Closed jonmaddock closed 1 week ago
I tested this using an optimising (large tokamak regression test) and non-optimising (once-through at LT solution vector) case.
When non-optimising, debug logs give:
process.caller - DEBUG - New mfile created: evaluating models again to check idempotence
process.caller - DEBUG - Mfiles not idempotent, evaluating models again
process.caller - DEBUG - Mfiles not idempotent, evaluating models again
process.caller - DEBUG - Mfiles not idempotent, evaluating models again
process.caller - DEBUG - Mfiles idempotent, returning
After the 4th model evaluation the mfiles converge, 5 evaluations are required to check this.
In the optimising case:
process.caller - DEBUG - New optimisation parameter vector being evaluated
process.caller - DEBUG - Model evaluations not idempotent: evaluating again
process.caller - DEBUG - Model evaluations not idempotent: evaluating again
process.caller - DEBUG - Model evaluations not idempotent: evaluating again
process.caller - DEBUG - Model evaluations idempotent, returning objective function and constraints
process.caller - DEBUG - New optimisation parameter vector being evaluated
process.caller - DEBUG - Model evaluations not idempotent: evaluating again
process.caller - DEBUG - Model evaluations idempotent, returning objective function and constraints
process.caller - DEBUG - New optimisation parameter vector being evaluated
process.caller - DEBUG - Model evaluations not idempotent: evaluating again
*** ... Solver continues ... ***
process.caller - DEBUG - New optimisation parameter vector being evaluated
process.caller - DEBUG - Model evaluations idempotent, returning objective function and constraints
*** Solution found ***
process.caller - DEBUG - New mfile created: evaluating models again to check idempotence
process.caller - DEBUG - Mfiles idempotent, returning
Varying numbers of re-evaluations are required to gain idempotency when solving: this only requires the objective function and constraints to converge. Once a solution has been found however, it is immediately found to be idempotent, possibly because the solver steps have become so small.
I believe this is now working, and should fix the problem. The main contentious implementation detail is the re-directing of OUT.DAT and MFILE.DAT output to temporary IDEM_OUT.DAT and IDEM_MFILE.DAT files for the purposes of checking idempotence. This was done because the OUT.DAT and MFILE.DAT writing is currently intertwined in Fortran, and difficult to easily separate due to being written all over the place. The scan functionality also needs to be preserved. But mainly the imminent conversion to Python trumps a thorough Fortran refactor here; indeed this could then be done without file IO at all.

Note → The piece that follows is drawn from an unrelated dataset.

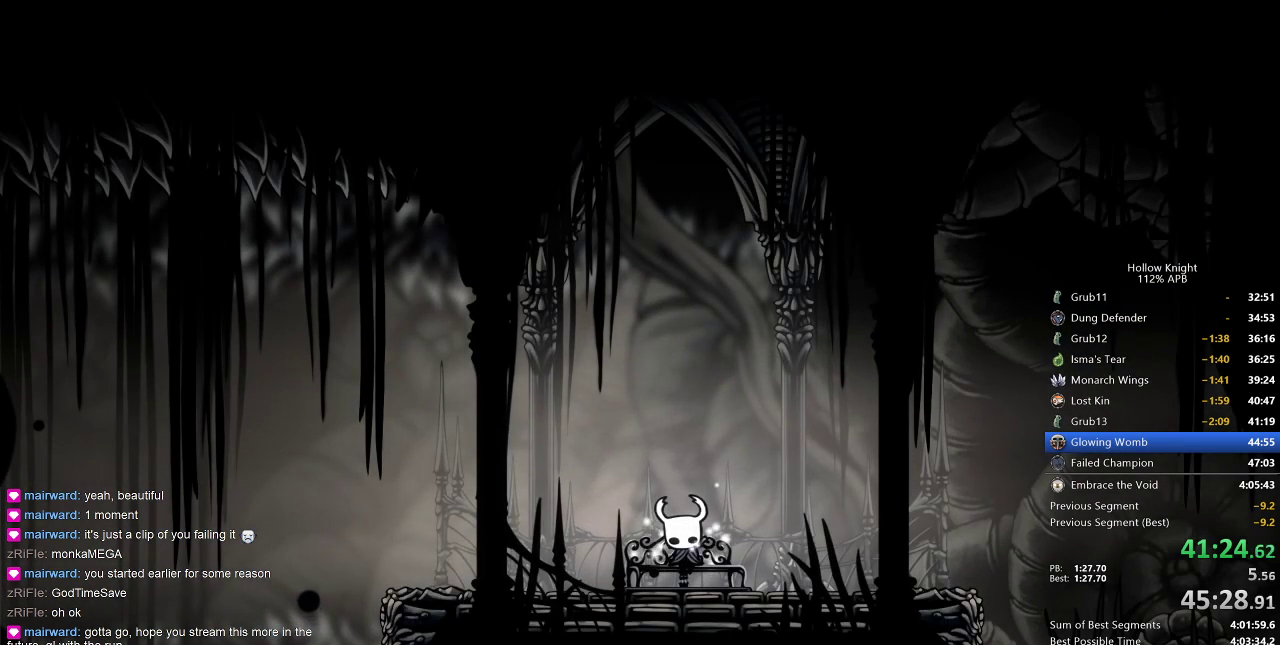
{"keys": ["right"], "events": [[50, "right", "down"], [83, "right", "up"], [183, "right", "down"], [233, "right", "up"], [317, "right", "down"], [450, "right", "up"], [467, "right", "down"]]}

This has caused some differences to the large tokamak solution. Of particular note: -19% change in pcurrentdrivemw (Power injected for current drive (MW)) +2.76% t_structural_radial (central solenoid structural radial thickness (m))
In large_tokamak,
pcurrentdrivemw
has changed from 5.93 to 4.75 MW. This is bigger than I would have expected but not a big deal.
(The auxiliary current drive in Amps auxiliary_cd
and the auxiliary current drive fraction faccd
have changed by about the same percentage for the same reason.)
n_cycle
( Allowable number of load cycles till CS fracture) was initially zero for some reason and has changed to 135.
eq_con030
(not sure which constraint this refers to) has increased from -4.35e-09 to 1.87e-4, which is a bit big for comfort.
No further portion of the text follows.